Paul I'm glad you liked the book.  We talked with the publisher about writing similar books for the other formats because it became so popular but they want to wait for the next SQL Server release. Cry


Posted: 12/22/2009

Jedi Master 5963  points  Jedi Master
  • Joined on: 11/2/2009
  • Posts: 251

I actually helped with the tech editting for Knight's 24 Hour Trainer so I've read it front to back several times and it's a very complete and well rounded approach to learning SSIS.


Posted: 4/9/2010

Jedi Youngling 9  points  Jedi Youngling
  • Joined on: 4/9/2010
  • Posts: 2

As many have already mentioned, I also took Brian's End-To-End SSIS class a year or so ago and was very impressed.  Unfortunately, production demands in our old SQL2000 servers kept me busy with DTS projects when I got back.  By the time I actually STARTED something in SSIS, I found myself scratching my head asking.. 'I know we talked about in class..'  My best resource at that point was to refer to either of Brian's books on SSIS (Professional and Expert SSIS) and the vids on SQLShare (JumpStartTV at the time).
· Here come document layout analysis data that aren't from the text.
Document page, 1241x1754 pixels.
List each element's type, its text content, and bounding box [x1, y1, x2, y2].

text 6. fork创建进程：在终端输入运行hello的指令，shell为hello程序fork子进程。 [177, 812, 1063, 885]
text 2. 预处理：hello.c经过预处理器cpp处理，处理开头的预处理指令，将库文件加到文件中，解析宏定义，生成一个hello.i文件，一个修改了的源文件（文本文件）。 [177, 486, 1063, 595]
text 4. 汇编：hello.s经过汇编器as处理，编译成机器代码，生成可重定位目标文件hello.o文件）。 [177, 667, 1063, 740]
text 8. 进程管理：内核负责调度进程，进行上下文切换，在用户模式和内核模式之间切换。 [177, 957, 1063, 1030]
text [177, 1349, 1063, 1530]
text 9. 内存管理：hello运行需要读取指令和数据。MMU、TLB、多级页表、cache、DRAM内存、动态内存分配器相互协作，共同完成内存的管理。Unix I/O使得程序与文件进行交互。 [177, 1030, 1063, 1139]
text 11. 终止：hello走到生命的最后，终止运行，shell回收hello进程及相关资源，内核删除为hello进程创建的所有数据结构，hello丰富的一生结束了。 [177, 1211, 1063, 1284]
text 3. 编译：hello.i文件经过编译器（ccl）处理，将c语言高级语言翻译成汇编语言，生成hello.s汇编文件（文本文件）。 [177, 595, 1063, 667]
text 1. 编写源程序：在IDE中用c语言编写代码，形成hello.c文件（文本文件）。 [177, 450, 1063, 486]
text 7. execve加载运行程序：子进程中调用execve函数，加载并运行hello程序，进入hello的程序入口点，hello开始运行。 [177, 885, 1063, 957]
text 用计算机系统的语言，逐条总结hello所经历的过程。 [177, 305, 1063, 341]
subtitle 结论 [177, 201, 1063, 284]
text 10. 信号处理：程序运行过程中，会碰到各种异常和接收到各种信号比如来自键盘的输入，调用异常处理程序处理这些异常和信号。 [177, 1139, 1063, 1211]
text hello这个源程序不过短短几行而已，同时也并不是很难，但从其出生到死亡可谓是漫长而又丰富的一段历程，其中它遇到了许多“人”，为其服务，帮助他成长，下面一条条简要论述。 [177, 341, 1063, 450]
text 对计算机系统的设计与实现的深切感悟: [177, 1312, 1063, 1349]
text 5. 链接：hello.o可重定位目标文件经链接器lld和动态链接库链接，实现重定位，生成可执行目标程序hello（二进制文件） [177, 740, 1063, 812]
IF you can work it out, I really like how one of the last posts did it.. Take the class then have someone come to YOUR shop and walk you through a pilot project with your data and your business rules.  We did that with SSRS way back when with a local consulting company.. and that gave us a good jump start on things.


Posted: 4/28/2010

Jedi Youngling 18  points  Jedi Youngling
  • Joined on: 3/3/2010
  • Posts: 4

My company hired pragmatic works. (MikeDavis was the trainer)

Even though, I would have liked to see them cover more advanced topics & performance tuning, it does give you a solid foundation & well rounded intro to ssis. Mike is a super patient guy. I would definitely recommend them.

May be because of MVP aspirations or other reasons, there are a lot more people sharing their  knowledge in sql server community than Oracle & DB2. So you will find a bunch of online video tutorials like the ones mentioned in the thread, which should jumpstart your learning curve.